- [Data shown]:
Start of Block

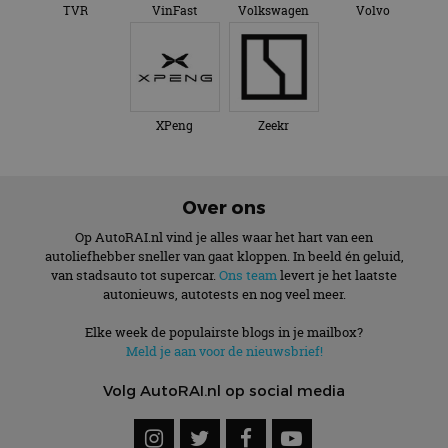
TVR
VinFast
Volkswagen
Volvo
XPeng
Zeekr
Over ons
Op AutoRAI.nl vind je alles waar het hart van een
autoliefhebber sneller van gaat kloppen. In beeld én geluid,
van stadsauto tot supercar.
Ons team
levert je het laatste
autonieuws, autotests en nog veel meer.
Elke week de populairste blogs in je mailbox?
Meld je aan voor de nieuwsbrief!
Volg AutoRAI.nl op social media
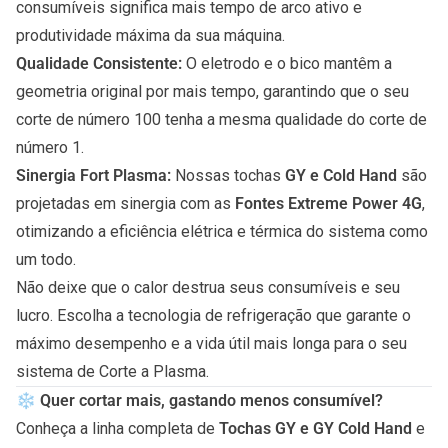
consumíveis significa mais tempo de arco ativo e
produtividade máxima da sua máquina.
Qualidade Consistente:
O eletrodo e o bico mantêm a
geometria original por mais tempo, garantindo que o seu
corte de número 100 tenha a mesma qualidade do corte de
número 1.
Sinergia Fort Plasma:
Nossas tochas
GY e Cold Hand
são
projetadas em sinergia com as
Fontes Extreme Power 4G
,
otimizando a eficiência elétrica e térmica do sistema como
um todo.
Não deixe que o calor destrua seus consumíveis e seu
lucro. Escolha a tecnologia de refrigeração que garante o
máximo desempenho e a vida útil mais longa para o seu
sistema de Corte a Plasma.
❄️ Quer cortar mais, gastando menos consumível?
Conheça a linha completa de
Tochas
GY e GY Cold Hand
e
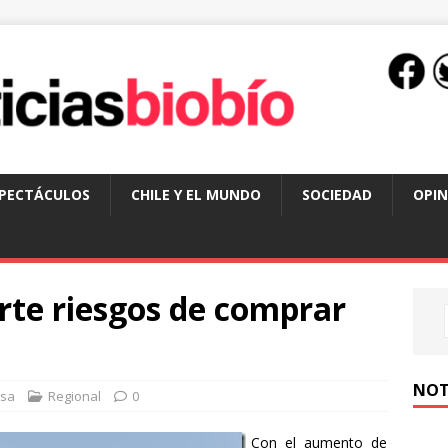
SPECTÁCULOS
CHILE Y EL MUNDO
SOCIEDAD
OPIN
rte riesgos de comprar
NOT
nsa
Regional
0
Con el aumento de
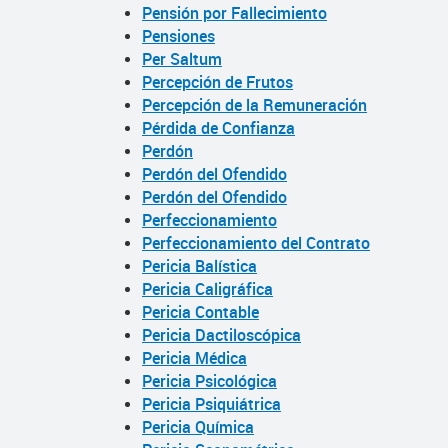
Pensión por Fallecimiento
Pensiones
Per Saltum
Percepción de Frutos
Percepción de la Remuneración
Pérdida de Confianza
Perdón
Perdón del Ofendido
Perdón del Ofendido
Perfeccionamiento
Perfeccionamiento del Contrato
Pericia Balística
Pericia Caligráfica
Pericia Contable
Pericia Dactiloscópica
Pericia Médica
Pericia Psicológica
Pericia Psiquiátrica
Pericia Química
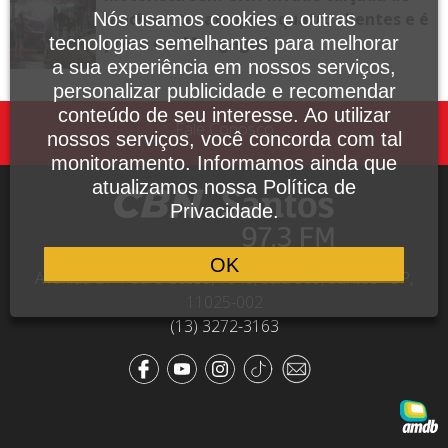
lanchonete, atropela quatro clientes e é
Nós usamos cookies e outras
preso em Mongaguá
tecnologias semelhantes para melhorar
a sua experiência em nossos serviços,
personalizar publicidade e recomendar
conteúdo de seu interesse. Ao utilizar
Fale Conosco
nossos serviços, você concorda com tal
monitoramento. Informamos ainda que
atualizamos nossa Política de
Privacidade.
OK
Avenida Dr. Pedro Lessa, 1640, sala 809, Santos - SP,
11025-002
(13) 3272-3163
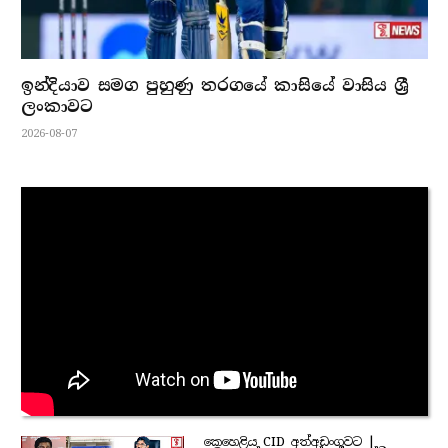
ඉන්දියාව සමග පුහුණු තරගයේ කාසියේ වාසිය ශ්‍රී
ලංකාවට
2026-08-07
කෙහෙළිය CID අත්අඩංගුවට |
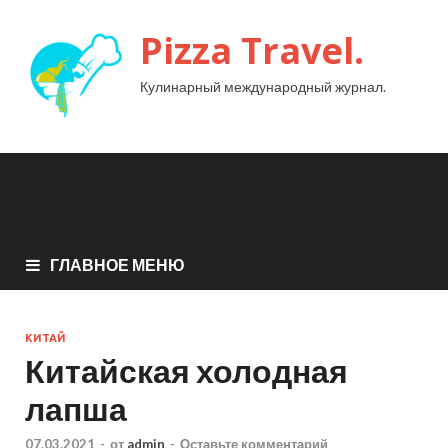
Pizza Travel.
Кулинарный международный журнал.
ГЛАВНОЕ МЕНЮ
КИТАЙ
Китайская холодная
лапша
07.03.2021
-
от
admin
-
Оставьте комментарий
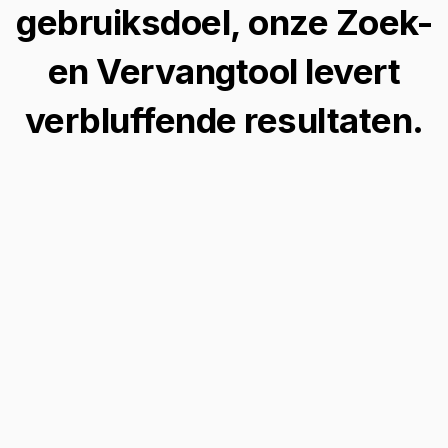
gebruiksdoel, onze Zoek-
en Vervangtool levert
verbluffende resultaten.
Verbeter Portretten
Transformeer je portretten met een
betoverend groen oogfilter, waardoor je
afbeeldingen moeiteloos een unieke en
opvallende uitstraling krijgen.
Bewerk je afbeeldingen →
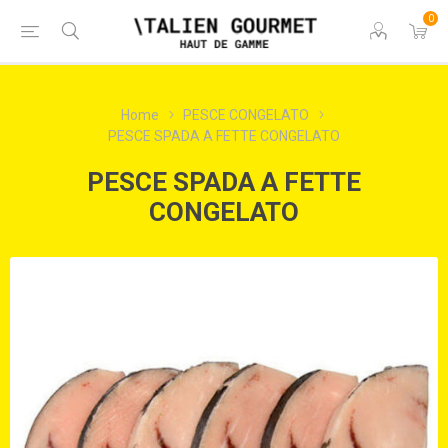
0
Home
PESCE CONGELATO
PESCE SPADA A FETTE CONGELATO
PESCE SPADA A FETTE
CONGELATO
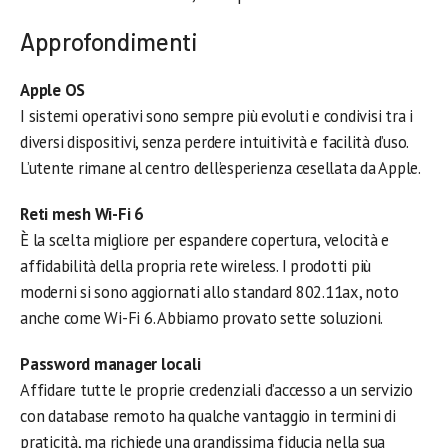
Approfondimenti
Apple OS
I sistemi operativi sono sempre più evoluti e condivisi tra i
diversi dispositivi, senza perdere intuitività e facilità d’uso.
L’utente rimane al centro dell’esperienza cesellata da Apple.
Reti mesh Wi-Fi 6
È la scelta migliore per espandere copertura, velocità e
affidabilità della propria rete wireless. I prodotti più
moderni si sono aggiornati allo standard 802.11ax, noto
anche come Wi-Fi 6. Abbiamo provato sette soluzioni.
Password manager locali
Affidare tutte le proprie credenziali d’accesso a un servizio
con database remoto ha qualche vantaggio in termini di
praticità, ma richiede una grandissima fiducia nella sua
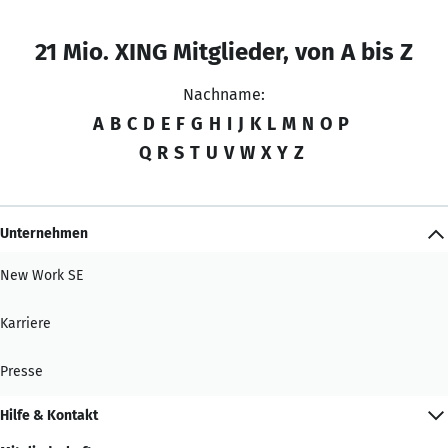
21 Mio. XING Mitglieder, von A bis Z
Nachname:
A
B
C
D
E
F
G
H
I
J
K
L
M
N
O
P
Q
R
S
T
U
V
W
X
Y
Z
Unternehmen
New Work SE
Karriere
Presse
Hilfe & Kontakt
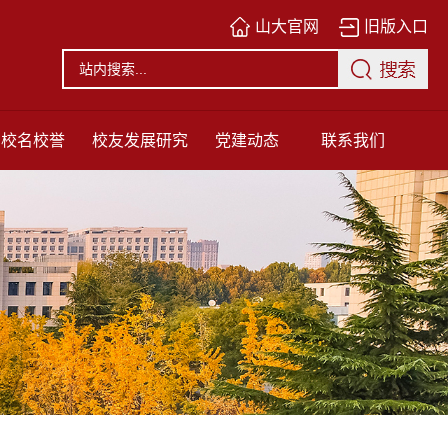
山大官网
旧版入口
校名校誉
校友发展研究
党建动态
联系我们
中心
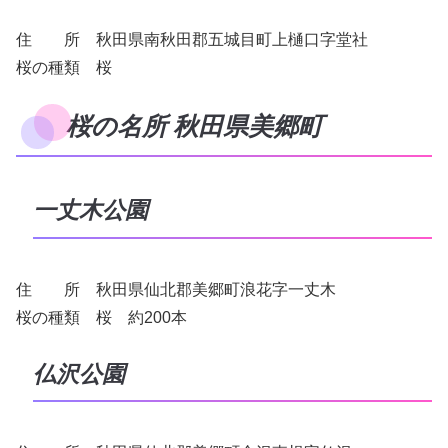
住 所 秋田県南秋田郡五城目町上樋口字堂社
桜の種類 桜
桜の名所 秋田県美郷町
一丈木公園
住 所 秋田県仙北郡美郷町浪花字一丈木
桜の種類 桜 約200本
仏沢公園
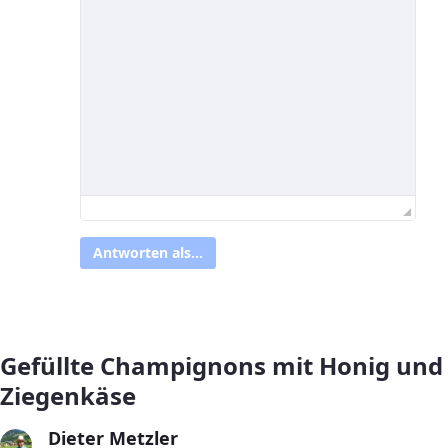
Antworten als...
Gefüllte Champignons mit Honig und
Ziegenkäse
Dieter Metzler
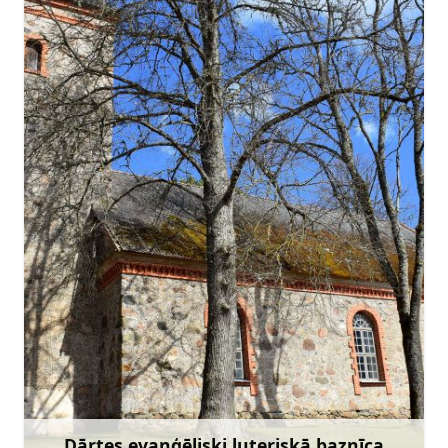
+371 29465844
Doties
Dārtes evaņģēliski luteriskā baznīca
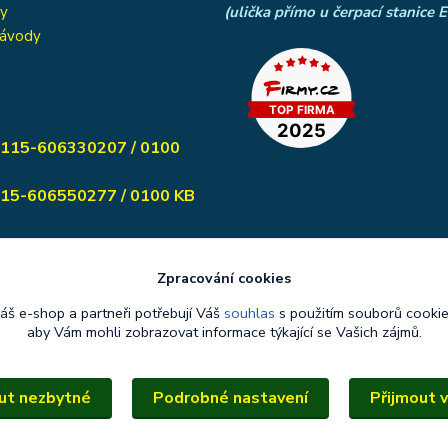
vy
(ulička přímo u čerpací stanice 
 návody
: 115-606330207 / 0100
550277 / 0100 KB
Zpracování cookies
áš e-shop a partneři potřebují Váš
souhlas
s použitím souborů cookie
aby Vám mohli zobrazovat informace týkající se Vašich zájmů.
Upravit sběr cookies.
ut nezbytné
Podrobné nastavení
Přijmout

End of Block

- [Exercise requirements]:
Output the entire listing above with each instance of "Perdón del Ofendido" swapped for "Perdón de la Víctima" and every other line left unchanged. Omit the pictures.

- [Exercise output]:
TVR
VinFast
Volkswagen
Volvo
XPeng
Zeekr
Over ons
Op AutoRAI.nl vind je alles waar het hart van een
autoliefhebber sneller van gaat kloppen. In beeld én geluid,
van stadsauto tot supercar.
Ons team
levert je het laatste
autonieuws, autotests en nog veel meer.
Elke week de populairste blogs in je mailbox?
Meld je aan voor de nieuwsbrief!
Volg AutoRAI.nl op social media
consumíveis significa mais tempo de arco ativo e
produtividade máxima da sua máquina.
Qualidade Consistente:
O eletrodo e o bico mantêm a
geometria original por mais tempo, garantindo que o seu
corte de número 100 tenha a mesma qualidade do corte de
número 1.
Sinergia Fort Plasma:
Nossas tochas
GY e Cold Hand
são
projetadas em sinergia com as
Fontes Extreme Power 4G
,
otimizando a eficiência elétrica e térmica do sistema como
um todo.
Não deixe que o calor destrua seus consumíveis e seu
lucro. Escolha a tecnologia de refrigeração que garante o
máximo desempenho e a vida útil mais longa para o seu
sistema de Corte a Plasma.
❄️ Quer cortar mais, gastando menos consumível?
Conheça a linha completa de
Tochas
GY e GY Cold Hand
e
SPECTÁCULOS
CHILE Y EL MUNDO
SOCIEDAD
OPIN
rte riesgos de comprar
NOT
nsa
Regional
0
Con el aumento de
Pensión por Fallecimiento
Pensiones
Per Saltum
Percepción de Frutos
Percepción de la Remuneración
Pérdida de Confianza
Perdón
Perdón de la Víctima
Perdón de la Víctima
Perfeccionamiento
Perfeccionamiento del Contrato
Pericia Balística
Pericia Caligráfica
Pericia Contable
Pericia Dactiloscópica
Pericia Médica
Pericia Psicológica
Pericia Psiquiátrica
Pericia Química
lanchonete, atropela quatro clientes e é
Nós usamos cookies e outras
preso em Mongaguá
tecnologias semelhantes para melhorar
a sua experiência em nossos serviços,
personalizar publicidade e recomendar
conteúdo de seu interesse. Ao utilizar
Fale Conosco
nossos serviços, você concorda com tal
monitoramento. Informamos ainda que
atualizamos nossa Política de
Privacidade.
OK
Avenida Dr. Pedro Lessa, 1640, sala 809, Santos - SP,
11025-002
(13) 3272-3163
ඉන්දියාව සමග පුහුණු තරගයේ කාසියේ වාසිය ශ්‍රී
ලංකාවට
2026-08-07
කෙහෙළිය CID අත්අඩංගුවට |
Pizza Travel.
Кулинарный международный журнал.
ГЛАВНОЕ МЕНЮ
КИТАЙ
Китайская холодная
лапша
07.03.2021
-
от
admin
-
Оставьте комментарий
gebruiksdoel, onze Zoek-
en Vervangtool levert
verbluffende resultaten.
Verbeter Portretten
Transformeer je portretten met een
betoverend groen oogfilter, waardoor je
afbeeldingen moeiteloos een unieke en
opvallende uitstraling krijgen.
Bewerk je afbeeldingen →
0
Home
PESCE CONGELATO
PESCE SPADA A FETTE CONGELATO
PESCE SPADA A FETTE
CONGELATO
Approfondimenti
Apple OS
I sistemi operativi sono sempre più evoluti e condivisi tra i
diversi dispositivi, senza perdere intuitività e facilità d’uso.
L’utente rimane al centro dell’esperienza cesellata da Apple.
Reti mesh Wi-Fi 6
È la scelta migliore per espandere copertura, velocità e
affidabilità della propria rete wireless. I prodotti più
moderni si sono aggiornati allo standard 802.11ax, noto
anche come Wi-Fi 6. Abbiamo provato sette soluzioni.
Password manager locali
Affidare tutte le proprie credenziali d’accesso a un servizio
con database remoto ha qualche vantaggio in termini di
praticità, ma richiede una grandissima fiducia nella sua
21 Mio. XING Mitglieder, von A bis Z
Nachname:
A
B
C
D
E
F
G
H
I
J
K
L
M
N
O
P
Q
R
S
T
U
V
W
X
Y
Z
Unternehmen
New Work SE
Karriere
Presse
Hilfe & Kontakt
山大官网
旧版入口
校名校誉
校友发展研究
党建动态
联系我们
中心
住 所 秋田県南秋田郡五城目町上樋口字堂社
桜の種類 桜
桜の名所 秋田県美郷町
一丈木公園
住 所 秋田県仙北郡美郷町浪花字一丈木
桜の種類 桜 約200本
仏沢公園
Antworten als...
Gefüllte Champignons mit Honig und
Ziegenkäse
Dieter Metzler
+371 29465844
Doties
Dārtes evaņģēliski luteriskā baznīca
vy
(ulička přímo u čerpací stanice 
 návody
: 115-606330207 / 0100
550277 / 0100 KB
Zpracování cookies
áš e-shop a partneři potřebují Váš
souhlas
s použitím souborů cookie
aby Vám mohli zobrazovat informace týkající se Vašich zájmů.
Upravit sběr cookies.
ut nezbytné
Podrobné nastavení
Přijmout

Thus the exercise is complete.